2005 Fiscal Year Annual Research Report
Project/Area Number |
04J11374
|
Research Institution | The University of Tokyo |
Research Fellow |
平松 尚志 東京大学, 大学院・理学系研究科, 特別研究員(DC1)
|
Keywords | 重力波 / ブレーン / インフレーション |
Research Abstract |
ガンマ線バースト(GRB)に付随する重力波の「メモリー効果」がインフレーション起源の背景重力波(IGWB)の観測に与える影響について考察した。collapsar modelを用いて、メモリー効果の角度の依存性に関する解析公式を作り、それを基にして背景重力波のスペクトルを作成した。結果として、IGWBの観測の窓とされている0.1Hz近傍でそれを害するほどの水準に達しないことを示した(MNRAS)。 IGWBと天体起源背景重力波とを区別する手段の一つとして、背景重力波の非等方性の検出がある。
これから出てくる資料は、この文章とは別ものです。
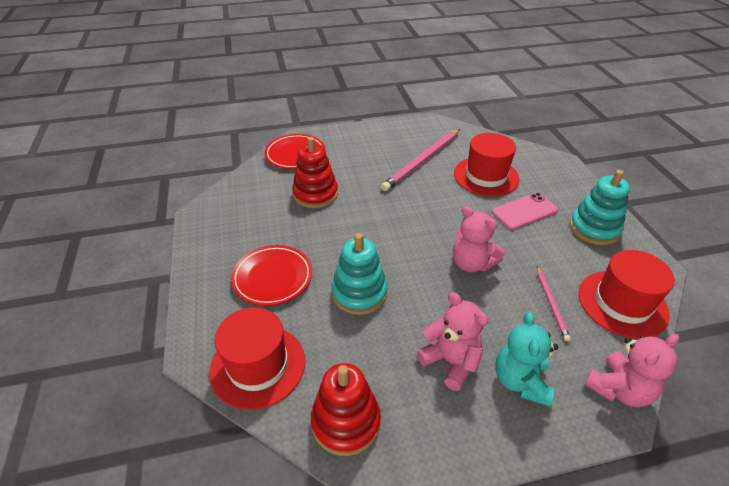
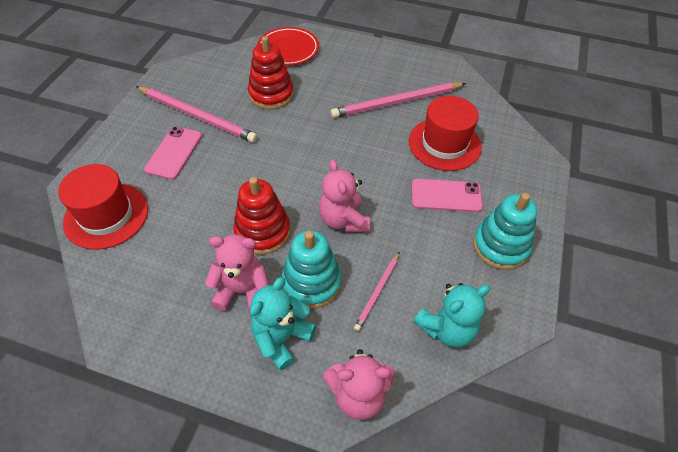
camera: 30 degrees right, 10 degrees up
red plate [231,245,312,306] -> pink phone [144,126,202,180]
red stacking toy [311,363,381,456] -> red stacking toy moved to [233,177,291,255]
turquoise stacking toy [331,233,387,315] -> turquoise stacking toy moved to [282,231,342,309]
pink teddy bear [417,292,488,391] -> pink teddy bear turned 75 degrees counterclockwise [205,234,269,311]
red hat [579,250,675,339] -> turquoise teddy bear [413,283,490,347]
none -> pink pencil [135,86,258,143]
本研究では、次世代スペース重力波アンテナDECIGO/BBOを用いた場合に得られるシグナルから非等方性を抽出する手法を提唱した。これを用いて、全天を調和関数展開したときのl=7までのモードに関してDECIGO/BBOの感度曲線を示した(PRD)。 Randall-Sundrumブレーンワールドではフリードマン方程式の高エネルギー補正に伴う背景重力波の振幅の増幅効果と、重力が余剰次元方向へ伝播できることに起因する減衰効果の存在が知られている。本研究では、同モデル下で背景重力波の伝播を数値的に解析し、余剰次元方向へ逃げ出す重力波の量が宇宙の状態方程式に依存しない法則に従うことを発見した。昨年度の研究で「輻射優勢期では二つの高次元効果が相殺する」という結果が得られたが、本研究により、一般には相殺しないことを示した。(PRD査読中)。 スローロールインフレーション理論では、インフラトンの量子論的揺らぎが古典的な密度揺らぎへと転化して大規模構造の種を作ると考え得られている。本研究では、Randall-Sundrumモデルにおけるインフラトンの揺らぎを古典論の範囲で数値計算し、曲率揺らぎ(密度揺らぎ)が、5次元の計量の摂動の影響によって4次元の理論の予言からずれ得ることを示した(論文作成中)。